The rule had to do with lightsaber battles. Hamill said in the interview that he’d been working on a fight sequence with stunt coordinator Peter Diamond and Darth Vader’s double Bob Anderson (who was an “Olympic fencing champion”), and he called the training “intensive.” He explained what happened, saying:
“We had worked out a sequence we were all particularly proud of. And I’m talking weeks and weeks of this … and we said, ‘Let’s bring George [Lucas] in.’ We brought George in to look at what we had done and he said, ‘Um well … You can’t take your hands off a lightsaber. You can’t hold it in one hand.’ And we said, ‘What?’ We had choreographed stuff where, you know, we did spins around and we did various things … He didn’t want us to ever take both hands off the hilt.”

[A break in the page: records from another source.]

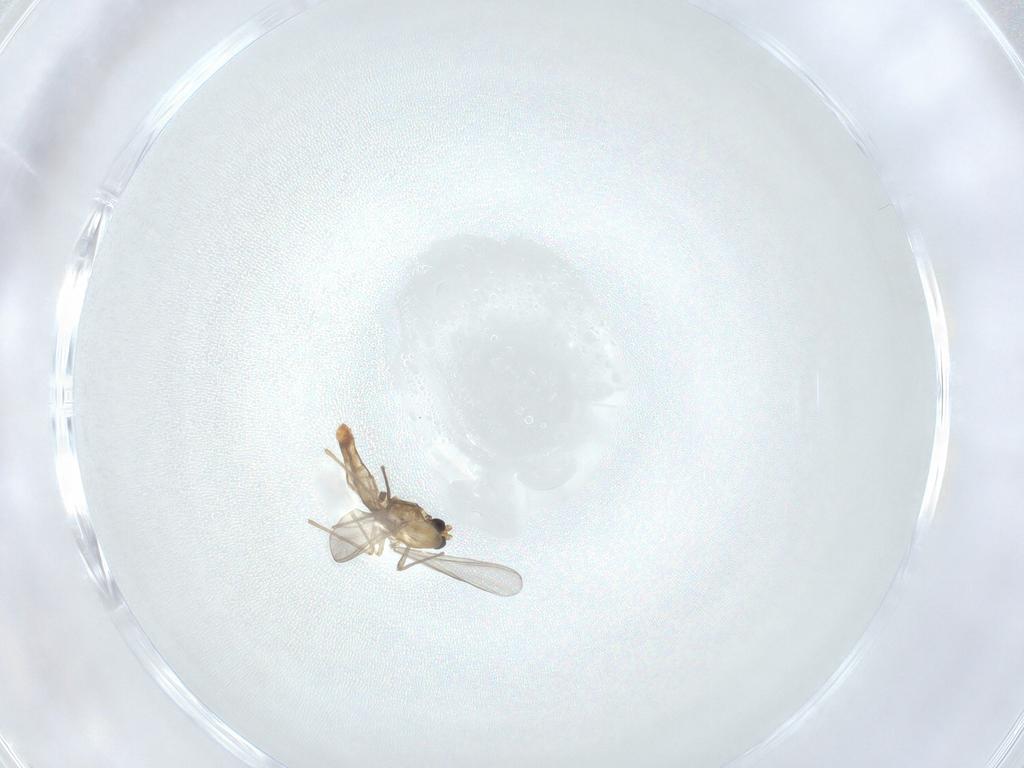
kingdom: Animalia
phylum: Arthropoda
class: Insecta
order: Diptera
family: Chironomidae
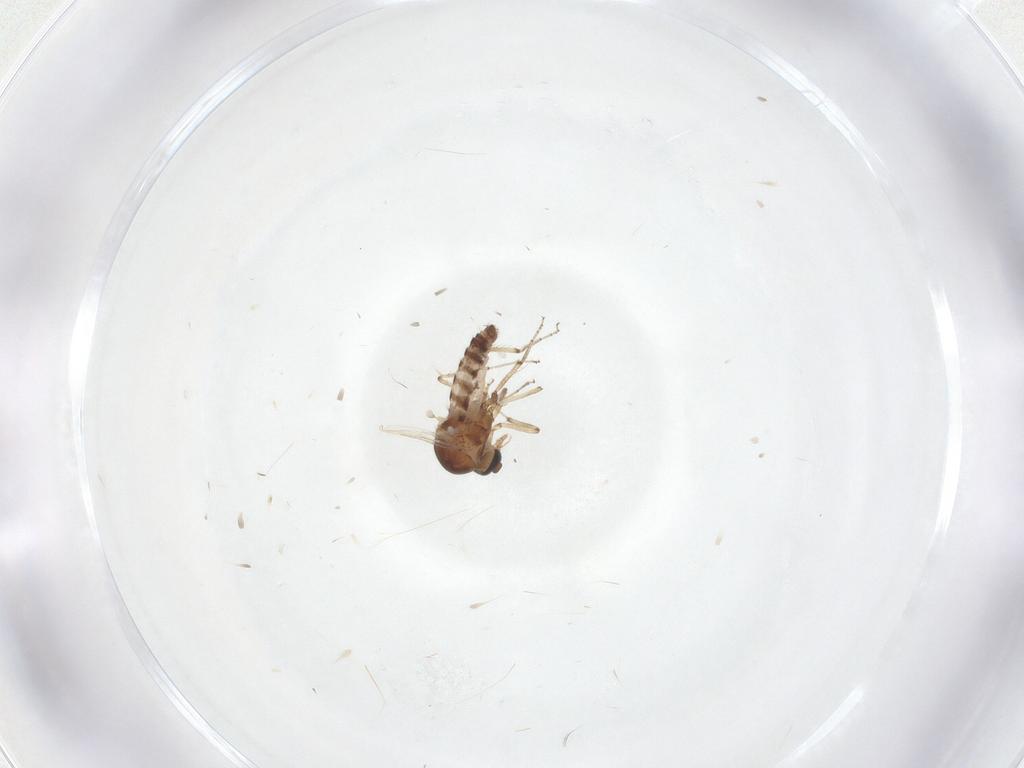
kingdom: Animalia
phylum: Arthropoda
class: Insecta
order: Diptera
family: Ceratopogonidae
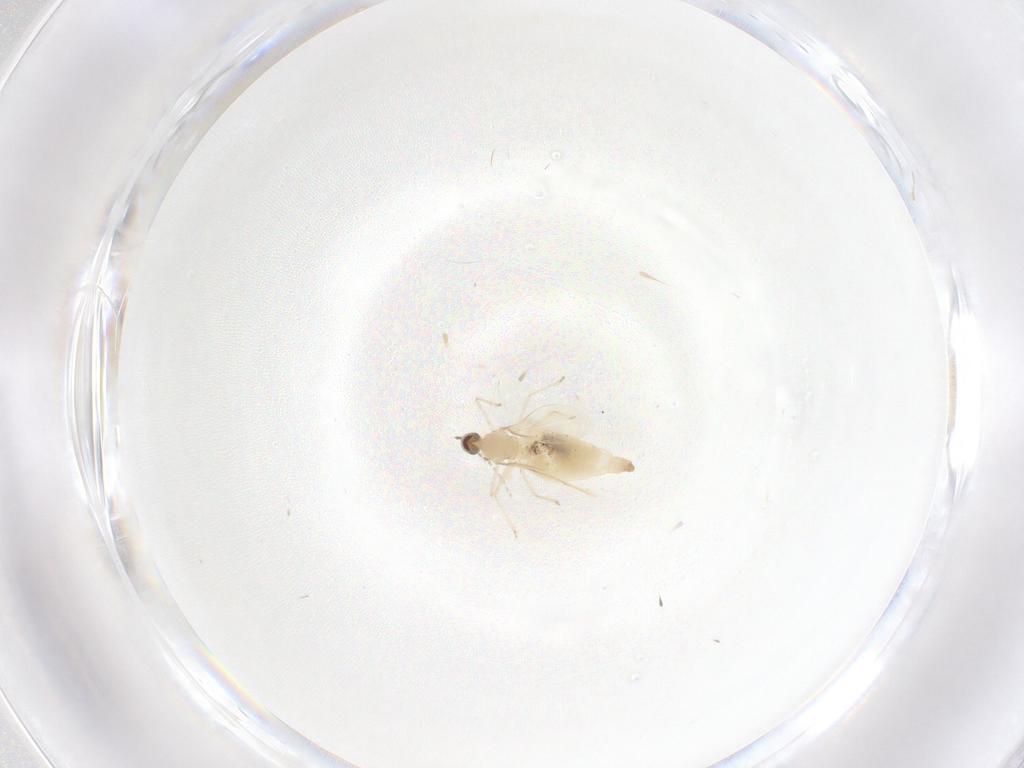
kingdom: Animalia
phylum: Arthropoda
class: Insecta
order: Diptera
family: Cecidomyiidae
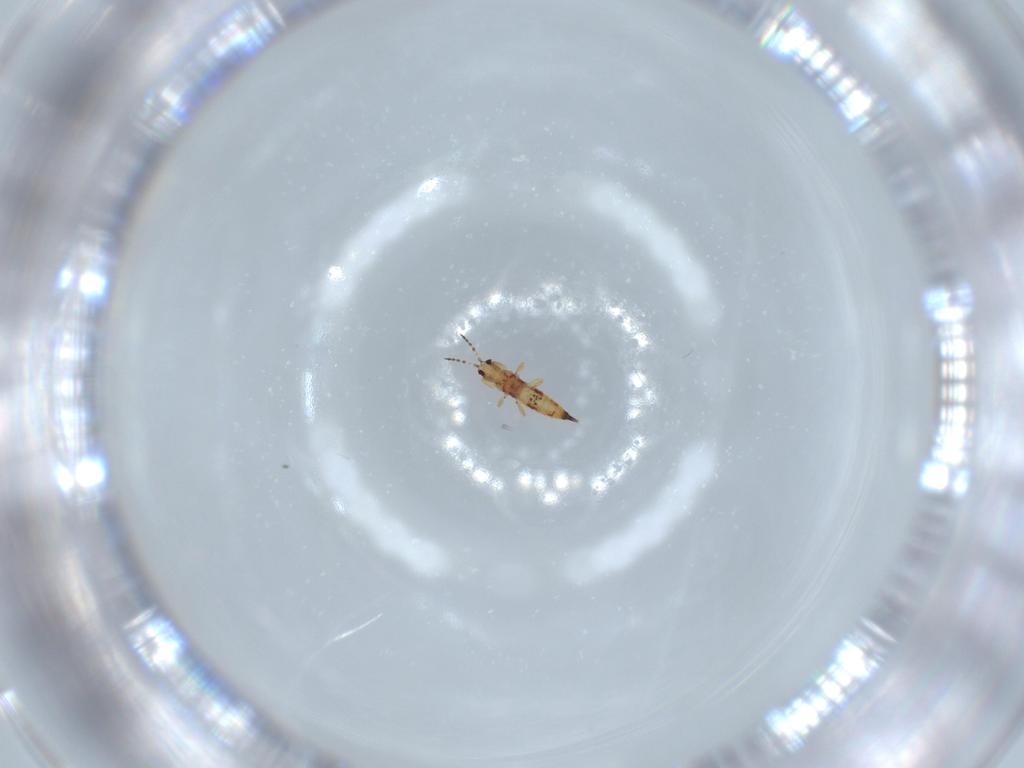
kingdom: Animalia
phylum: Arthropoda
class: Insecta
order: Thysanoptera
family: Phlaeothripidae
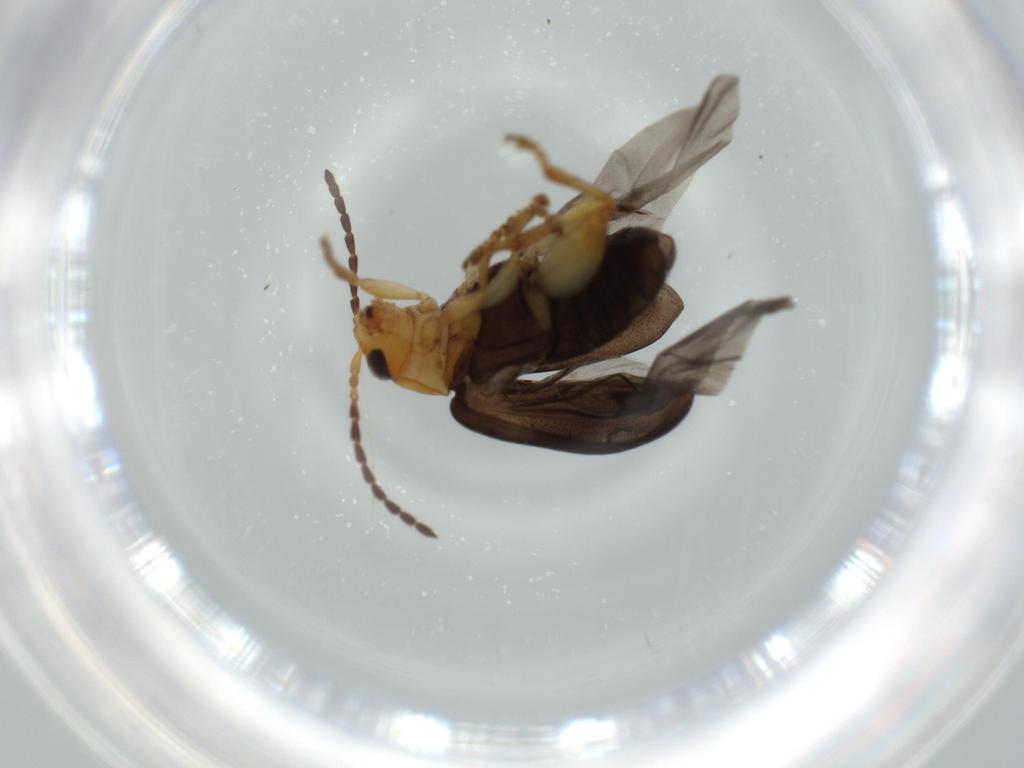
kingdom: Animalia
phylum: Arthropoda
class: Insecta
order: Coleoptera
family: Chrysomelidae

They had to restructure the fight, though Hamill said Diamond and Anderson were really helpful. “It was frustrating, but I was very lucky to have Peter, who was so skilled as a stunt coordinator, and Bob. He was someone who, he could counter if I made a mistake, he could counter it and incorporate it into the routine, and we could keep going. It takes an expert to make a novice look good, and that was certainly the case with him.”
In a 2014 “Star Wars” lightsaber featurette, Hamill gave another reason for the two-handed stance. “George was adamant that these things were really, really heavy and that we couldn’t take a hand off. We always had to have two, like Excalibur, it’s like forty or fifty pounds of weight.”
Lucas added that they wanted to speed up the fights as Luke improved his technique. “And so we very slowly started moving away from the two-handed form … to sometimes using a one-handed form.”